> **Directive**
Repeat only what appears from the line containing "Memory-safe languages and" through the last line of the listing below, exactly as written.

*** Opening of Task material ***

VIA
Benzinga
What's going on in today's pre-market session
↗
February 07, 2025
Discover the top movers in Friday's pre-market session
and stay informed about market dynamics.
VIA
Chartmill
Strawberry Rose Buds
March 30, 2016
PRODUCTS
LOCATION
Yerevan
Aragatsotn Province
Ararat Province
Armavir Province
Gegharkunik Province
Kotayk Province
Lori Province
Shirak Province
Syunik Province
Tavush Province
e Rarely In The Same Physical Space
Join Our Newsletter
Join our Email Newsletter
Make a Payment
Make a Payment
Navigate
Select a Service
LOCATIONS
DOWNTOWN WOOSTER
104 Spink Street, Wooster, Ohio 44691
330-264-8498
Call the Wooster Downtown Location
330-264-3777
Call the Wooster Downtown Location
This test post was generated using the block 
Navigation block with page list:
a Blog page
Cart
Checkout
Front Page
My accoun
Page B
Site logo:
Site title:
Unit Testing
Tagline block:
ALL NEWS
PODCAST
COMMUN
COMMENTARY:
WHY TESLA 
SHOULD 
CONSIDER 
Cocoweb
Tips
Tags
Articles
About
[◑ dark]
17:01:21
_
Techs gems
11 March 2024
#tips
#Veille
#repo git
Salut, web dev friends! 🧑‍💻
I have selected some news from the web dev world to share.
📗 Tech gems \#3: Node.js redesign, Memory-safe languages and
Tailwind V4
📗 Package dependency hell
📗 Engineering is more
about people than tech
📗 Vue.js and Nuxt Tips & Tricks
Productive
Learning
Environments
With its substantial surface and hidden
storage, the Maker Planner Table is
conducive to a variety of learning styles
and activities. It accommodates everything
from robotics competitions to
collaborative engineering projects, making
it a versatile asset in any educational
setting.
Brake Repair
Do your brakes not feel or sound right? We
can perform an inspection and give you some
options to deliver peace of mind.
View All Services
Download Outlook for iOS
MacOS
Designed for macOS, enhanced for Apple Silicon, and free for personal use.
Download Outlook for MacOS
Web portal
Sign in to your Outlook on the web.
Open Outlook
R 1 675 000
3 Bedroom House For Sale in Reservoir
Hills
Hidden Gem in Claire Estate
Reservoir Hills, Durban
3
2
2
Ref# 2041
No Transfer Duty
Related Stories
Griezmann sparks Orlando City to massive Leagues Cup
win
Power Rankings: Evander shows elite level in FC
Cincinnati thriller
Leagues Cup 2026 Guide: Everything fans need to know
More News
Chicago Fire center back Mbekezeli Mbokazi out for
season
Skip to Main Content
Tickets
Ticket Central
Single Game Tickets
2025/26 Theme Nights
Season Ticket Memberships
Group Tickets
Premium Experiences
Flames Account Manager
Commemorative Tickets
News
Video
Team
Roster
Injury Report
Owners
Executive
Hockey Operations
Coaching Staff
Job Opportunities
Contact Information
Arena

*** Close of Task material ***

> **Result for this exercise**
📗 Tech gems \#3: Node.js redesign, Memory-safe languages and
Tailwind V4
📗 Package dependency hell
📗 Engineering is more
about people than tech
📗 Vue.js and Nuxt Tips & Tricks
Productive
Learning
Environments
With its substantial surface and hidden
storage, the Maker Planner Table is
conducive to a variety of learning styles
and activities. It accommodates everything
from robotics competitions to
collaborative engineering projects, making
it a versatile asset in any educational
setting.
Brake Repair
Do your brakes not feel or sound right? We
can perform an inspection and give you some
options to deliver peace of mind.
View All Services
Download Outlook for iOS
MacOS
Designed for macOS, enhanced for Apple Silicon, and free for personal use.
Download Outlook for MacOS
Web portal
Sign in to your Outlook on the web.
Open Outlook
R 1 675 000
3 Bedroom House For Sale in Reservoir
Hills
Hidden Gem in Claire Estate
Reservoir Hills, Durban
3
2
2
Ref# 2041
No Transfer Duty
Related Stories
Griezmann sparks Orlando City to massive Leagues Cup
win
Power Rankings: Evander shows elite level in FC
Cincinnati thriller
Leagues Cup 2026 Guide: Everything fans need to know
More News
Chicago Fire center back Mbekezeli Mbokazi out for
season
Skip to Main Content
Tickets
Ticket Central
Single Game Tickets
2025/26 Theme Nights
Season Ticket Memberships
Group Tickets
Premium Experiences
Flames Account Manager
Commemorative Tickets
News
Video
Team
Roster
Injury Report
Owners
Executive
Hockey Operations
Coaching Staff
Job Opportunities
Contact Information
Arena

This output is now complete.